People make such a big thing about Christmas envy. Oh, you poor Jewish thing, you must've hated growing up watching your friends and their Christmas this and Santa that. Trees and lights and ham and lamb and mint sauce (I still don't understand the mint sauce, can some gentile out there enlighten me?) and candy canes and TV specials and stockings. You poor deprived child. Boo hoo and wah.

But not really. The thing is, I like Hanukkah. Always did. You get to play with fire -- in front of your parents, no less -- you get to hear a cool story about war and miracles, and you get eight nights of presents. And no matter what Lewis Black tells you about back-to-school holidays, some of us actually got toys at Hanukkah. Like the Cabbage Patch dolls and the Pound Puppies and the Nintendo and could I be dating myself any more here? Anyway, Christmas-Hanukkah never bothered me.

(Easter-Passover, that bugged me. Macaroons? Chocolate bunnies? No comparison.)

What I'm realizing, though, is that when it comes to the sheer fun quotient, Hanukkah can't compete. It's just outclassed.

We took kiddo to see Santa on Saturday -- right, the day it snowed, and then tried to find a tree even though there was snow in our eyes the whole time -- and went to our town's tree lighting on Sunday. He had a blast. He ran right up to Santa, high-fived him, sat on his lap, said thanks for the candy cane, and then while we were drinking our hot cider he ran back over to Santa and scored a second picture. Probably would've shot for a third if we hadn't dragged him outside to the tree lot. We'd have an album full of him mugging with Santa.

For the tree lighting, everybody gathered outside the municipal building while every single fire truck and ambulance the town owns (or it felt that way, anyway) came screaming into the lot, followed by Santa on a smaller truck. Kids shrieked when they saw him. Santa is a rock star! Then everyone looked up at the big tree at the top of the hill and counted down to 1, when the tree magically lit up in primary colors. And then inside for cupcakes and hot chocolate, plus pictures with Santa (absolutely not, it was a mile-long line).

Such excitement, such drama. Even I got a thrill when I knelt next to kiddo and pointed: "Look, here comes Santa! Look at the tree, they're turning on the lights!" It draws you in. I started to wonder what it would've been like for me, celebrating these things as a kid. What would it have felt like? What's it like to see Santa for the first time, and to believe in him? Kiddo looked dazzled.

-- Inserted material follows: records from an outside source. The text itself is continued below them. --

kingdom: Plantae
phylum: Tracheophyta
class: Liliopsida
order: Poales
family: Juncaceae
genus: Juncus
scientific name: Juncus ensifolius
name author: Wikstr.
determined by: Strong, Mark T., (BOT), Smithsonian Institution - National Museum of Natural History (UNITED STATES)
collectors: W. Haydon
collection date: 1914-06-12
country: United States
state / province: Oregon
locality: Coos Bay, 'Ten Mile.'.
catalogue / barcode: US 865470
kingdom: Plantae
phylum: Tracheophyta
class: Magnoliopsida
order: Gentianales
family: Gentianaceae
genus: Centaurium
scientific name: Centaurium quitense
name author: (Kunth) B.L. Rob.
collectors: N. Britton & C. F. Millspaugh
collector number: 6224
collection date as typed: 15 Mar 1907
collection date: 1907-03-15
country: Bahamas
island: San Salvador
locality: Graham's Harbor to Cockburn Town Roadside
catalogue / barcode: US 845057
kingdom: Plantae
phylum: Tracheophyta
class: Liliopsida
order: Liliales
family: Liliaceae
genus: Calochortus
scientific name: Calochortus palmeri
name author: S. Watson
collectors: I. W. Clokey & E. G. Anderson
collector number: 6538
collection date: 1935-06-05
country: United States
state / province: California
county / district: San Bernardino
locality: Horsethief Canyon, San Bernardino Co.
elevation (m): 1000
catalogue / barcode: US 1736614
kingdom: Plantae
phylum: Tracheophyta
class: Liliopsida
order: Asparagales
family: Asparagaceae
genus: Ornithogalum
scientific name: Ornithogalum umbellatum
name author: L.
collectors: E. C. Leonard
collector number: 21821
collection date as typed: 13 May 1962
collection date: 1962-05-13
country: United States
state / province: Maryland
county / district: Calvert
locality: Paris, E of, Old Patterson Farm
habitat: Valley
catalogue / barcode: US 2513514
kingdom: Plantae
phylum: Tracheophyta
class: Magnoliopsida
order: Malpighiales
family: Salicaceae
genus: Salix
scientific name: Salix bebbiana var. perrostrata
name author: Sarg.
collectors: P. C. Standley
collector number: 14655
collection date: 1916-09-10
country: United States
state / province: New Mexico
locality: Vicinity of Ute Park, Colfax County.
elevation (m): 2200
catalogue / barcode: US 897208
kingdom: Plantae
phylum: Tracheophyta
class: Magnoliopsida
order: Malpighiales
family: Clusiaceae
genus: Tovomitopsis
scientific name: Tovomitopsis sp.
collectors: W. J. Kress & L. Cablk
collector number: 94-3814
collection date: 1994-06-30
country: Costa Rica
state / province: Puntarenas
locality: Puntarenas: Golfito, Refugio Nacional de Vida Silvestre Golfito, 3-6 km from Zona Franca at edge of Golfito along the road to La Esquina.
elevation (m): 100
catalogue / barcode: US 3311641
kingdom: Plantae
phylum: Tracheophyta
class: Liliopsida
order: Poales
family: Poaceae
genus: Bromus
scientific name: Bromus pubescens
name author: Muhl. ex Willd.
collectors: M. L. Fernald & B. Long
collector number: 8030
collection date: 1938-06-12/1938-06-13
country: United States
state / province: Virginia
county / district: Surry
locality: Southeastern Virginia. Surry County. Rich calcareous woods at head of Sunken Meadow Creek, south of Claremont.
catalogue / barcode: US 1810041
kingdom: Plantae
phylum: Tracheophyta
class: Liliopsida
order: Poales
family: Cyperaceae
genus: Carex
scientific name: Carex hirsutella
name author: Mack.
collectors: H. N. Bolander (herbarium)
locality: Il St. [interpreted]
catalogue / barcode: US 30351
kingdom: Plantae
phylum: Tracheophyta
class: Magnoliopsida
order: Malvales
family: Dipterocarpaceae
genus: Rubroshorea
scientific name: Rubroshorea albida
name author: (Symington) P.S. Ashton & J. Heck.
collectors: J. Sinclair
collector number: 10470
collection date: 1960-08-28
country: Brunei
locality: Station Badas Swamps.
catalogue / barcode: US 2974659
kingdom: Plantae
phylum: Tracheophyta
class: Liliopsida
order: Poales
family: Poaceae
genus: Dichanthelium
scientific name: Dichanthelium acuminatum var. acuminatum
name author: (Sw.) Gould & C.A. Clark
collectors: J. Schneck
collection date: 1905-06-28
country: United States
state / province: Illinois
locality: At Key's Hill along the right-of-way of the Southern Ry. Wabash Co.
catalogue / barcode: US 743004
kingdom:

(I am aware that Santa is not actually the point of the holiday. We'll tackle that part, too, when kiddo is old enough to understand a little better. Right now I'm focusing on the more secular aspects.)

Hanukkah has a pretty compelling story in its own right, but it's a more quiet sort of celebration. It's not even a major holiday on the Jewish calendar, nowhere near the status of Passover or the High Holy Days. Any attempts to raise it up to the level of Christmas are -- let's face it -- Christmas envy.

We celebrate both, obviously, but we don't mush them together. They're separate holidays held for separate reasons and that needs to be acknowledged. Still I wonder how much more we'll have to push to make Hanukkah stick in the kids' minds. Because Christmas has a magic that's hard to resist.